We recommend you to consider the below process while you are evaluating and choosing to adopt Lake Formation. They are:
- Take inventory of your data stores. Lake Formation provides data governance for data on S3, while extending it to Amazon Redshift data shares and extending the Data Catalog to federate into external hive metastores.
- Review your current data access management model. What is your current data access model? Is it Apache Ranger, a combination of S3 Bucket Policies, IAM policies and Glue Resource policies?
- Review what analytics engines and AWS services you use for your data analysis and ETL pipelines. Validate that your query engines are supported with the granularity of permissions (example- table level support, column level, or row level, support for Glue Views) that you need. AWS analytics services that integrate with Lake Formation are detailed in this documentation page.
- Are you using Open source transactional table formats such as Apache Iceberg, Apache Hudi or Linux Foundation’s Deltalake? You can look at what levels of Lake Formation fine grained permissions are supported for each table format by each integrated analytics service in our documentation.
- What permissions model suits your data platform? Do you want to keep your existing model or do you want to review Lake formation?

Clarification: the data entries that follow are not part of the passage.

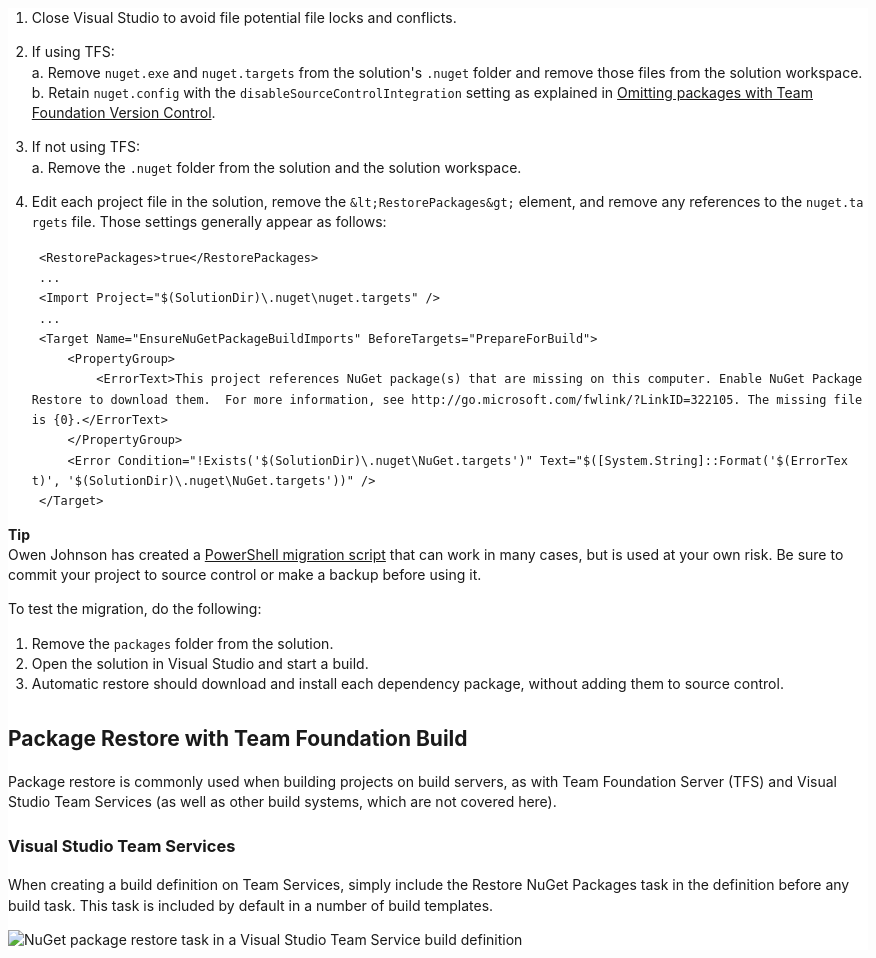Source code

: 1. Close Visual Studio to avoid file potential file locks and conflicts.
2. If using TFS:  
	a. Remove `nuget.exe` and `nuget.targets` from the solution's `.nuget` folder and remove those files from the solution workspace.  
	b. Retain `nuget.config` with the `disableSourceControlIntegration` setting as explained in [Omitting packages with Team Foundation Version Control](/ndocs/consume-packages/packages-and-source-control#omitting-packages-with-team-foundation-version-control-(tfvc)).  
3. If not using TFS:  
	a. Remove the `.nuget` folder from the solution and the solution workspace.  
4. Edit each project file in the solution, remove the `&lt;RestorePackages&gt;` element, and remove any references to the `nuget.targets` file. Those settings generally appear as follows:

        <RestorePackages>true</RestorePackages>  
        ...
        <Import Project="$(SolutionDir)\.nuget\nuget.targets" />  
        ...
        <Target Name="EnsureNuGetPackageBuildImports" BeforeTargets="PrepareForBuild">  
            <PropertyGroup>
                <ErrorText>This project references NuGet package(s) that are missing on this computer. Enable NuGet Package Restore to download them.  For more information, see http://go.microsoft.com/fwlink/?LinkID=322105. The missing file is {0}.</ErrorText>
            </PropertyGroup>
            <Error Condition="!Exists('$(SolutionDir)\.nuget\NuGet.targets')" Text="$([System.String]::Format('$(ErrorText)', '$(SolutionDir)\.nuget\NuGet.targets'))" />
        </Target>

<div class="block-callout-info">
	<strong>Tip</strong><br>
	Owen Johnson has created a <a href="https://github.com/owen2/AutomaticPackageRestoreMigrationScript">PowerShell migration script</a> that can work in many cases, but is used at your own risk. Be sure to commit your project to source control or make a backup before using it.		
</div>

To test the migration, do the following:

1. Remove the `packages` folder from the solution.
2. Open the solution in Visual Studio and start a build.
1. Automatic restore should download and install each dependency package, without adding them to source control.


## Package Restore with Team Foundation Build

Package restore is commonly used when building projects on build servers, as with Team Foundation Server (TFS) and Visual Studio Team Services (as well as other build systems, which are not covered here). 

### Visual Studio Team Services

When creating a build definition on Team Services, simply include the Restore NuGet Packages task in the definition before any build task. This task is included by default in a number of build templates.

![NuGet package restore task in a Visual Studio Team Service build definition](/images/consume/Restore-02-VSTSBuild.png)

Many customers who choose Lake Formation do so because they want to adopt permissions based on tagging (that is, LF-Tags ) or want to adopt a model that is more centralized with the metadata in Glue Data Catalog or want to integrate tightly with AWS analytics services. You could continue to use your existing permissions model if it provides constructs and policy mechanisms not yet supported by Lake Formation (for example, Attribute Based Access Control).
- What is your account topology? You may consider splitting monolothic AWS accounts to smaller accounts and leverage Lake Formation’s cross account sharing capabilities. This provides benefits like reducing single points of failures, allows teams or organizations to own and manage their data processing infrastructure, and scale their usage of AWS services.
- Do you want to apply Lake Formation permissions to all resources, a subset of resources, all users, or a subset of users. Please see Lake Formation Adoption Modes
- Lastly, if you are moving from a different authorization engine, how are you model the permissions to your users? Lake Formation can create policies against AWS IAM users and roles, AWS QuickSight Authors, and AWS Identity Center users and groups. If you need identity based policies, then you will need to integrate with AWS Identity Center using a feature called Trusted Identity Propogation. At the time of writing this, not all AWS services support Identity center so please refer to the public docs.
Once all of these points have been considered, the general process to adopt Lake Formation can be found in detail in the Lake Formation public documentation.